Effects of glucose and diabetes on binding of naloxone and dihydromorphine to opiate receptors in mouse brain.

Diabetes

Department of Pharmacology and Toxicology, Medical College of Virginia, Virginia Commonwealth University, Richmond.

Published: October 1987

The effects of glucose and diabetes on the high-affinity lofentanil-displaceable opiate-receptor binding in mouse brain membranes were studied to determine if the attenuation of opiate actions by hyperglycemia previously observed in our laboratory was due to a modification of receptor affinity or number. With membranes from normal ICR mice, glucose (100-400 mg/dl) caused small but significant concentration-dependent decreases in receptor affinities for [3H]naloxone and [3H]dihydromorphine, both in the absence and presence of 20 mM NaCl, without changing the maximum number of binding sites. Fructose and the nonmetabolizable sugar 3-O-methylglucose had intermediate effects on naloxone affinity in the presence of NaCl that were not significantly different from control or from the effect of glucose. Similar results were obtained with brain membranes from streptozocin-induced diabetic mice.

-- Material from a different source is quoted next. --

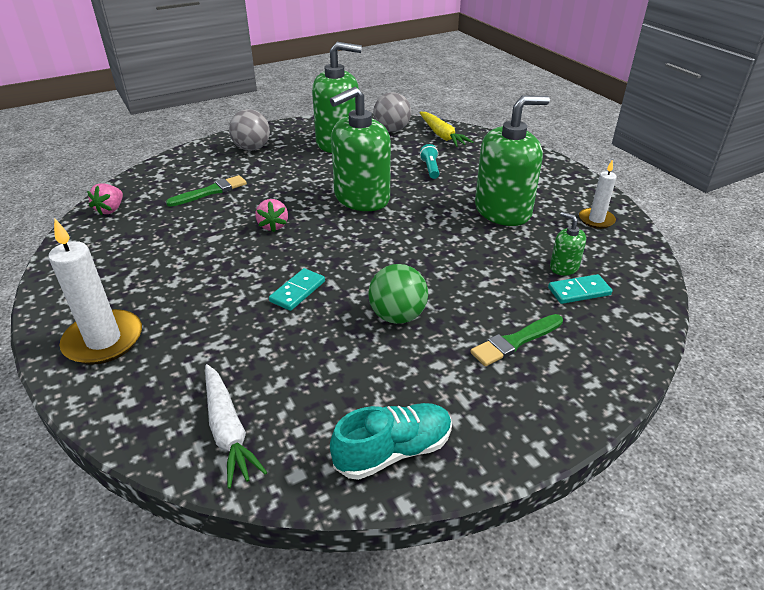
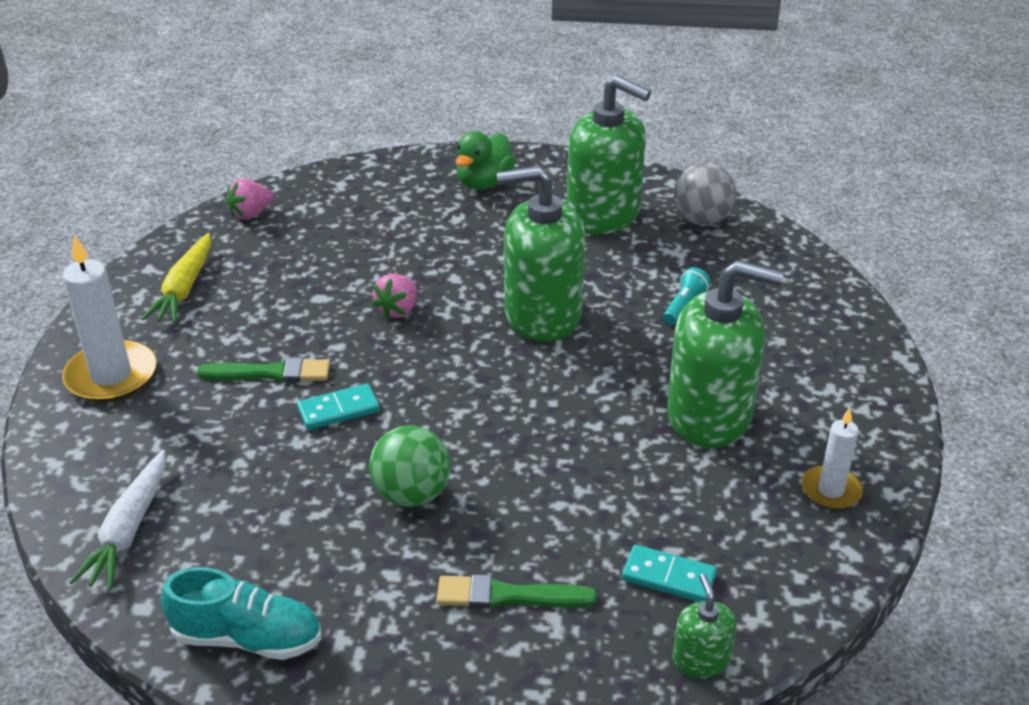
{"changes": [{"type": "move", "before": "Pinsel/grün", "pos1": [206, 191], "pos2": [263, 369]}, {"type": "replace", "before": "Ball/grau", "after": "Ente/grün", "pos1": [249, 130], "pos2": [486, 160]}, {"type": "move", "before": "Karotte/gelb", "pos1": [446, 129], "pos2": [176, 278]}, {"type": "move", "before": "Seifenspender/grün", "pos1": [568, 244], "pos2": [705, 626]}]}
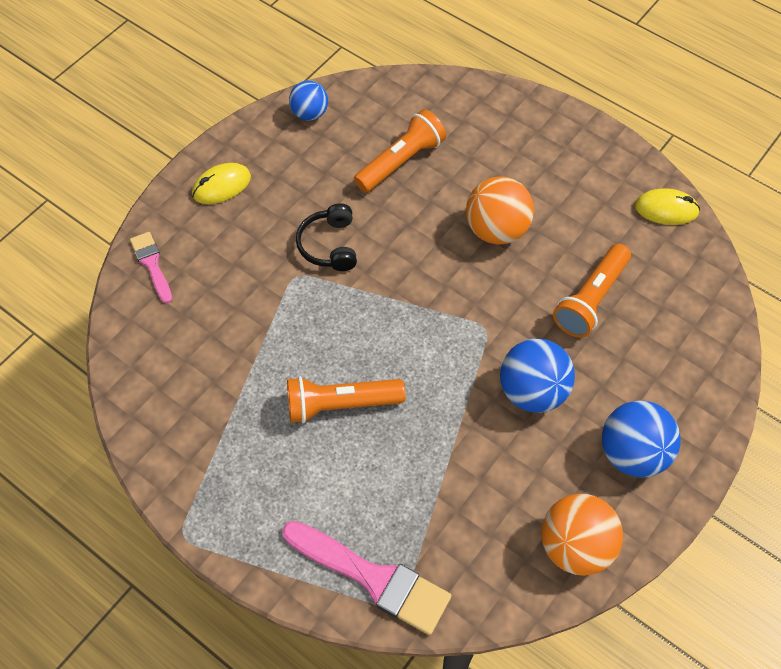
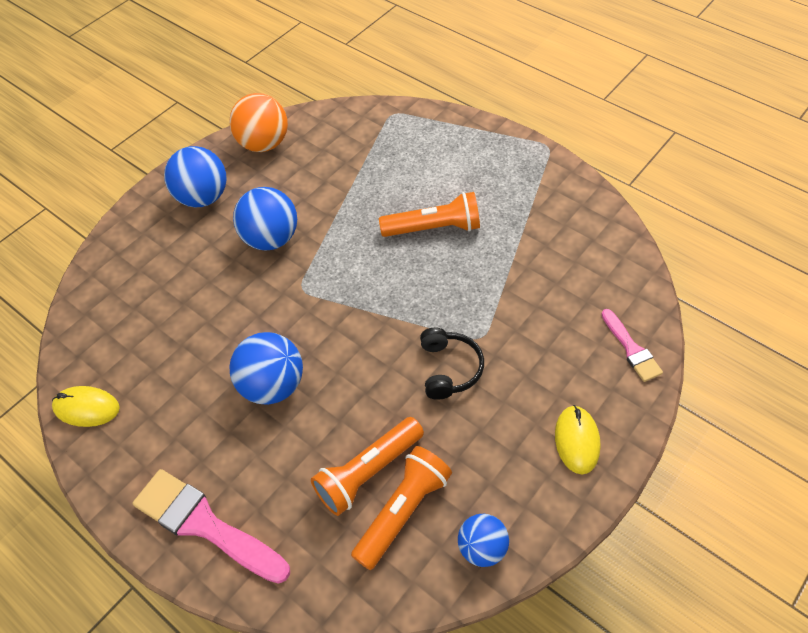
{"changes": [{"type": "rotate", "before": "Computermaus/gelb", "pos1": [221, 183], "pos2": [578, 439], "turn": -60}, {"type": "move", "before": "Pinsel/rosa", "pos1": [367, 578], "pos2": [211, 526]}, {"type": "recolor", "before": "Ball/orange", "after": "Ball/blau", "pos1": [500, 210], "pos2": [266, 368]}, {"type": "move", "before": "Taschenlampe/orange", "pos1": [592, 291], "pos2": [401, 508]}]}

The binding affinity for [3H]naloxone in the presence of NaCl was not affected by the induction of diabetes in ICR mice via streptozocin or in spontaneously diabetic (db/db) C57BL/KsJ mice compared with their nondiabetic (m+/m+) littermates. These results indicate that the previously observed attenuation of opiate effects by glucose may be partly due to a glucose-induced decrease in opiate-receptor affinity. However, the much greater attenuation of morphine by fructose in vivo cannot be explained by this mechanism.